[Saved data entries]
########
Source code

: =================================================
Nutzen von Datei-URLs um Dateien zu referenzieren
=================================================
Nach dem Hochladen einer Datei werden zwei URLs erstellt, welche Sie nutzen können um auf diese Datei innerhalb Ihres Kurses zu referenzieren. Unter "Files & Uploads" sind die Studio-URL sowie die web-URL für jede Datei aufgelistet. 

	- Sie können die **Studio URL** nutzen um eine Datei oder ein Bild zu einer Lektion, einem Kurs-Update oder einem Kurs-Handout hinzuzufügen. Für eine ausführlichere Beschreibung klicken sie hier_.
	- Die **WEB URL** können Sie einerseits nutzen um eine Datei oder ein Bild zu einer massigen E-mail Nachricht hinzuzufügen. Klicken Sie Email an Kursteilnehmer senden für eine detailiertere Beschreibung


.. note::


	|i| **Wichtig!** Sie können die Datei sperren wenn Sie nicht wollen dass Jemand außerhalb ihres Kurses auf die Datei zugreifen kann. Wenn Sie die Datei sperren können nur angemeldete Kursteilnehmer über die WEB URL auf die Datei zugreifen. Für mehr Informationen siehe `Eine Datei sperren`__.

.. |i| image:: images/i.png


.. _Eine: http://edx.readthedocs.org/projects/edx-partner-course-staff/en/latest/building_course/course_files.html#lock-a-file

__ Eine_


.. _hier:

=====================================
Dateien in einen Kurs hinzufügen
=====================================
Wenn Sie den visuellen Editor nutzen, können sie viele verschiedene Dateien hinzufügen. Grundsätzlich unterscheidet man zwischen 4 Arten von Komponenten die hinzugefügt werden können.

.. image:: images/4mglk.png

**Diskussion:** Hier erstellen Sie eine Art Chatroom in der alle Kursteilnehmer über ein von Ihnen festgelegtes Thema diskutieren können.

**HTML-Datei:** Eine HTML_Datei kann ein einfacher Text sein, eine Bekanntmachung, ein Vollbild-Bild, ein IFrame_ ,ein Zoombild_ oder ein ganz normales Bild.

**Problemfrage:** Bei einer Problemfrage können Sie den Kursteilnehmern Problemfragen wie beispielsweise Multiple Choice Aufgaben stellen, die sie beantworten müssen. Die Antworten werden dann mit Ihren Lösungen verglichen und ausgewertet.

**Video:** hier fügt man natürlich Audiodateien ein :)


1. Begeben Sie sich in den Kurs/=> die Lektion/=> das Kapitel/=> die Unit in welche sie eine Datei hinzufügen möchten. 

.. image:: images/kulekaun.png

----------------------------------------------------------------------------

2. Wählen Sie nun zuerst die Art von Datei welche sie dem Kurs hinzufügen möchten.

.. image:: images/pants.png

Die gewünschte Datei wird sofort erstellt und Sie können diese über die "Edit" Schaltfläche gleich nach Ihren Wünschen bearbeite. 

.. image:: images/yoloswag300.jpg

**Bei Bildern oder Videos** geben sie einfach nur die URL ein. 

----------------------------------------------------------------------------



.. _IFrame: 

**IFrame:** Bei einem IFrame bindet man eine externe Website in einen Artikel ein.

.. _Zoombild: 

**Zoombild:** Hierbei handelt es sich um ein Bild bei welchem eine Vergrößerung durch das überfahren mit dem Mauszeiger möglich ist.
########
### WHAT YOU NEED TO DO
Copy every line of the data above in which the string "sich" appears.

### EXERCISE RESPONSE
1. Begeben Sie sich in den Kurs/=> die Lektion/=> das Kapitel/=> die Unit in welche sie eine Datei hinzufügen möchten. 
**Zoombild:** Hierbei handelt es sich um ein Bild bei welchem eine Vergrößerung durch das überfahren mit dem Mauszeiger möglich ist.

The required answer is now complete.